Same issue, using Angular 8

@Hypenate really, I wonder why?
With all the amazing stuff they are doing, so much good stuff, so fast. I wonder if there is some back story on this that makes it always need to be pushed.

Does anyone here know an Angular dev and can ask? Not throwing shade, I am super grateful for Angular tech, just truly curious on this issue.

This issue has plagued me for going on two years now. I've tried 1k combinations of every suggestion on here, but will always end up with one pesky edge case failure.

commented

@j-walker23 I have no clue.
I tried opening the plunker example but it doesn't load for me.
So I've created this Stackblitz (linked to my github).

I was able to reproduce the issue on 3 occasions

  1. The HTTP call fails - In AppModule uncomment the specified line
  2. An endless observable - in IsNumbeZerorAsyncValidator uncomment the specified line
  3. Set the status in a subscription on the valueChanges of the form - open the example on StackBlitz

Many times debounce or debounceTime is used to resolve the issue, this only works if the delay is longer then the time for the async call the return a value.

commented

@jschank See my post above, you are subscribing to the valuechange, but must also subscribe to the statuschange (that can occure later in case of an long operation).

My remote validation service return http code 200 when is valid, 401 if not valid.

this approch work for me when a added finalize and run updateValueAndValidity in root (FormGroup).

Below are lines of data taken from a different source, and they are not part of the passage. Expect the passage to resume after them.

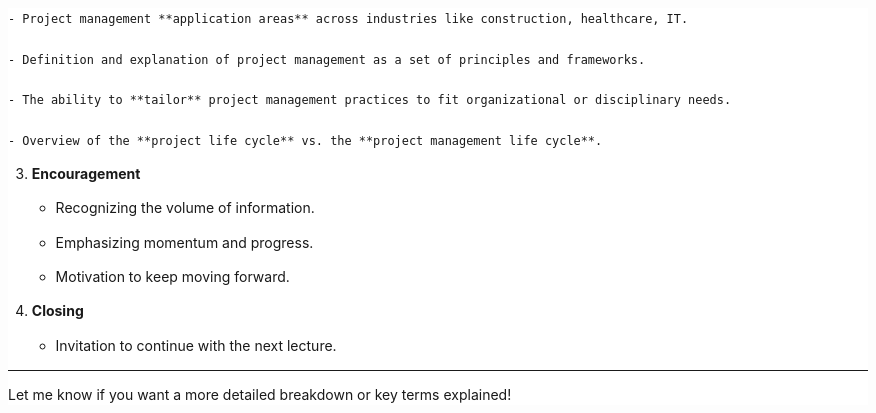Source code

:     - Project management **application areas** across industries like construction, healthcare, IT.
        
    - Definition and explanation of project management as a set of principles and frameworks.
        
    - The ability to **tailor** project management practices to fit organizational or disciplinary needs.
        
    - Overview of the **project life cycle** vs. the **project management life cycle**.
        
3. **Encouragement**
    
    - Recognizing the volume of information.
        
    - Emphasizing momentum and progress.
        
    - Motivation to keep moving forward.
        
4. **Closing**
    
    - Invitation to continue with the next lecture.
        

---

Let me know if you want a more detailed breakdown or key terms explained!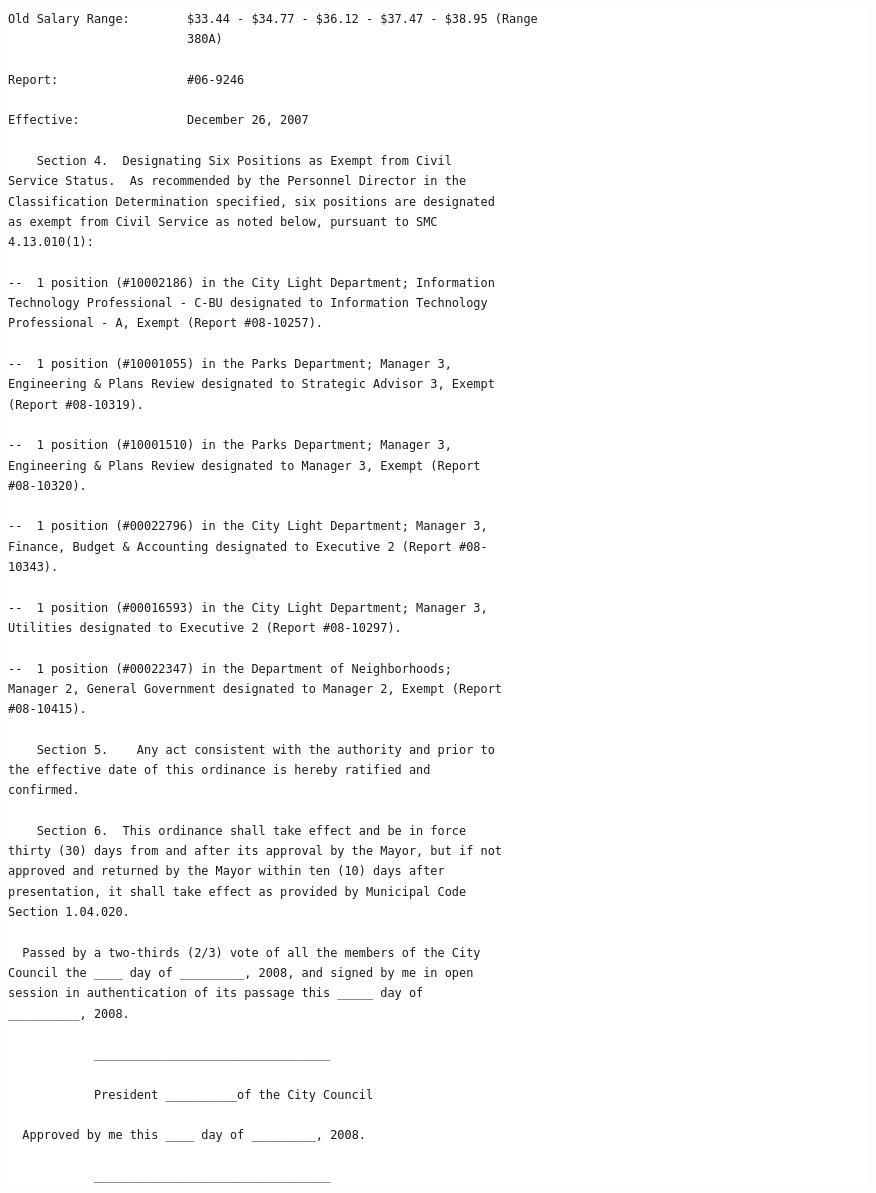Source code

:     Old Salary Range:        $33.44 - $34.77 - $36.12 - $37.47 - $38.95 (Range  
                             380A)  
  
    Report:                  #06-9246  
  
    Effective:               December 26, 2007  
  
        Section 4.  Designating Six Positions as Exempt from Civil  
    Service Status.  As recommended by the Personnel Director in the  
    Classification Determination specified, six positions are designated  
    as exempt from Civil Service as noted below, pursuant to SMC  
    4.13.010(1):  
  
    --  1 position (#10002186) in the City Light Department; Information  
    Technology Professional - C-BU designated to Information Technology  
    Professional - A, Exempt (Report #08-10257).  
  
    --  1 position (#10001055) in the Parks Department; Manager 3,  
    Engineering & Plans Review designated to Strategic Advisor 3, Exempt  
    (Report #08-10319).  
  
    --  1 position (#10001510) in the Parks Department; Manager 3,  
    Engineering & Plans Review designated to Manager 3, Exempt (Report  
    #08-10320).  
  
    --  1 position (#00022796) in the City Light Department; Manager 3,  
    Finance, Budget & Accounting designated to Executive 2 (Report #08-  
    10343).  
  
    --  1 position (#00016593) in the City Light Department; Manager 3,  
    Utilities designated to Executive 2 (Report #08-10297).  
  
    --  1 position (#00022347) in the Department of Neighborhoods;  
    Manager 2, General Government designated to Manager 2, Exempt (Report  
    #08-10415).  
  
        Section 5.    Any act consistent with the authority and prior to  
    the effective date of this ordinance is hereby ratified and  
    confirmed.  
  
        Section 6.  This ordinance shall take effect and be in force  
    thirty (30) days from and after its approval by the Mayor, but if not  
    approved and returned by the Mayor within ten (10) days after  
    presentation, it shall take effect as provided by Municipal Code  
    Section 1.04.020.  
  
      Passed by a two-thirds (2/3) vote of all the members of the City  
    Council the ____ day of _________, 2008, and signed by me in open  
    session in authentication of its passage this _____ day of  
    __________, 2008.  
  
                _________________________________  
  
                President __________of the City Council  
  
      Approved by me this ____ day of _________, 2008.  
  
                _________________________________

return timer(400).pipe(distinctUntilChanged(), 
       switchMap(() => { return http.get(...);  }),
        map(res => null),
        catchError((err) => {
              const errs = err.error;
              const errors = {};
              if (! Array.isArray(errs.errors)) {
                return of({'unique': false});
              }
              (<string[]>errs.errors).forEach(er => {
                Object.assign(errors, {[er]: false});
              });
              return of(errors);

            }),
        ).pipe(take(1), finalize(() => {control.root.updateValueAndValidity({onlySelf: true}); }));

good luck.

@vincent-vieira, I see you closed the issue however multiple people are still reporting this problem. Has it been solved without need for a workaround?

@MatthiasKunnen I should have closed it much sooner, like... two years ago ? Sorry about that.

The 3rd comment from the beginning states it very clearly, this is not a bug but a code mistake on my side.

If anyone is sure that his code is okay and the bug is still reproducible, feel free to comment here and I'll reopen the issue.